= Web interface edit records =
══════════

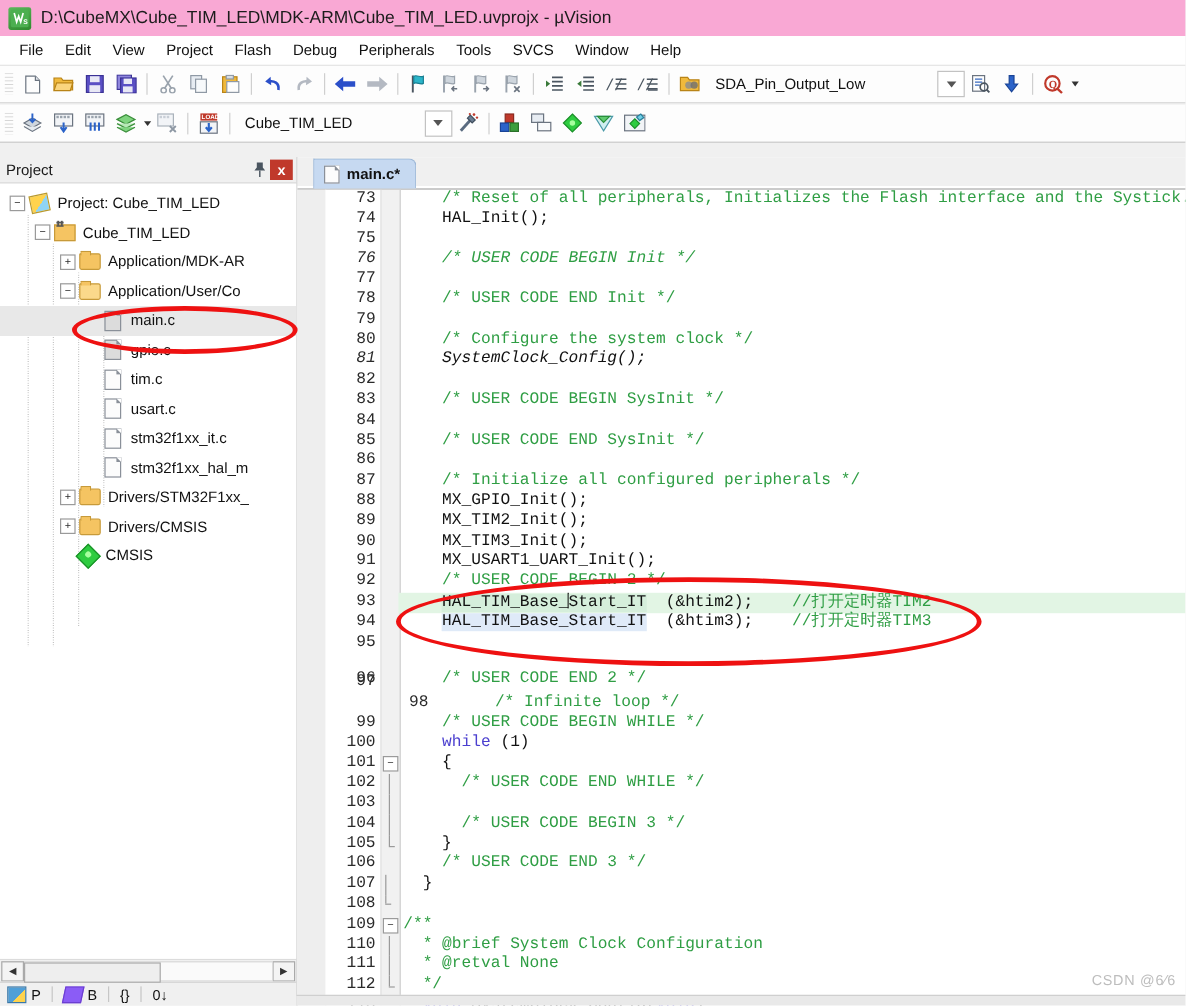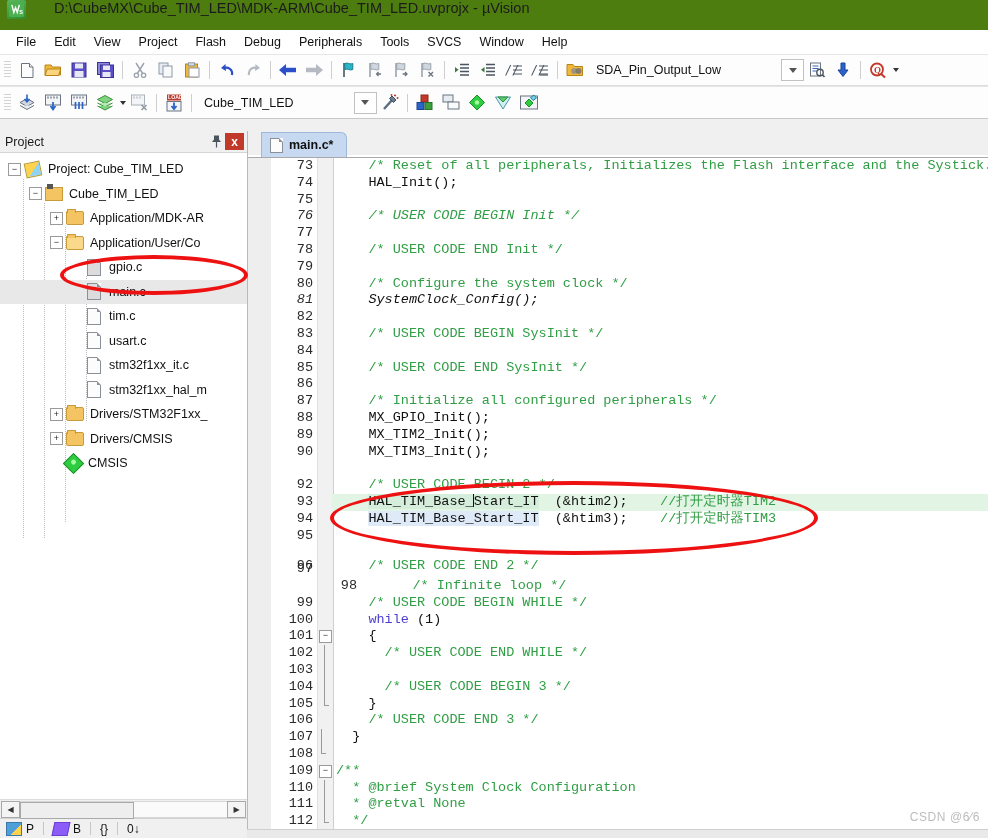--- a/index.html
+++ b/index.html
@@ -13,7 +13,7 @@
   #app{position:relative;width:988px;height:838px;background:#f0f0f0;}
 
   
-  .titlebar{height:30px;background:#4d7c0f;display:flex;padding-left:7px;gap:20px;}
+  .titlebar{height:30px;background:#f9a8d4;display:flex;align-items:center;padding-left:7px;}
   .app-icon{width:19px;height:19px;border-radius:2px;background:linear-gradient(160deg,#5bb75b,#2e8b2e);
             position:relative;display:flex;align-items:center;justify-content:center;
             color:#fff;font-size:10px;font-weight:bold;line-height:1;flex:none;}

══════════

= Exercise directions =
Would you count the lines in the entries that hold "relative" and reply with only the count?

= Response area =
2